- Work required
Below are some records; quote exactly the lines from the one that contains "380В, 5,5 кВт" through the one that contains "380В, 30 кВт", inclusive, and no others.

[Saved data entries]
------------------------

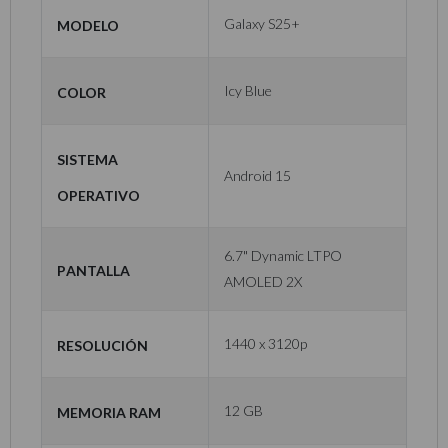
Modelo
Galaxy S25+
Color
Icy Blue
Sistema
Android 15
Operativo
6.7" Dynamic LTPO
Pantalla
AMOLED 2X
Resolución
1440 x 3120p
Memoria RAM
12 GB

------------------------

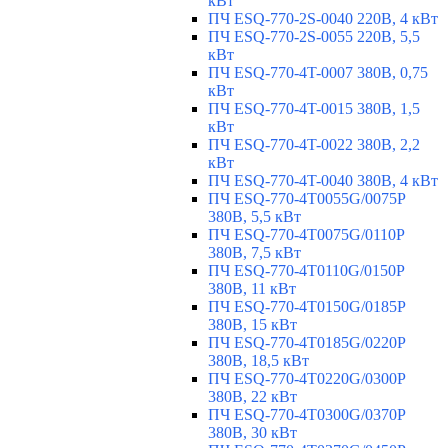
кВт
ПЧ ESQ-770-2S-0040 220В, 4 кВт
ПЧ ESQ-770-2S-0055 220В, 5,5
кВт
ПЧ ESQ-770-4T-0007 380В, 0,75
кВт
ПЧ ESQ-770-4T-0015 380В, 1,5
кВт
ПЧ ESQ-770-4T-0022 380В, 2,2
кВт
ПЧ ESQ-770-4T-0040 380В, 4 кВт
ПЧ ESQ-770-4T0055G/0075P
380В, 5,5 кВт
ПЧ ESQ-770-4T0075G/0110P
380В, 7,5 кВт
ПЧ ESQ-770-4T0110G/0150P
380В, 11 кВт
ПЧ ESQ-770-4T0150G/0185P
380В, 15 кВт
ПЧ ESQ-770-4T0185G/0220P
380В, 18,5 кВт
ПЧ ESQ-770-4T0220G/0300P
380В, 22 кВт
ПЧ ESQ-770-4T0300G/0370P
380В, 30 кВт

------------------------

- Worked solution
380В, 5,5 кВт
ПЧ ESQ-770-4T0075G/0110P
380В, 7,5 кВт
ПЧ ESQ-770-4T0110G/0150P
380В, 11 кВт
ПЧ ESQ-770-4T0150G/0185P
380В, 15 кВт
ПЧ ESQ-770-4T0185G/0220P
380В, 18,5 кВт
ПЧ ESQ-770-4T0220G/0300P
380В, 22 кВт
ПЧ ESQ-770-4T0300G/0370P
380В, 30 кВт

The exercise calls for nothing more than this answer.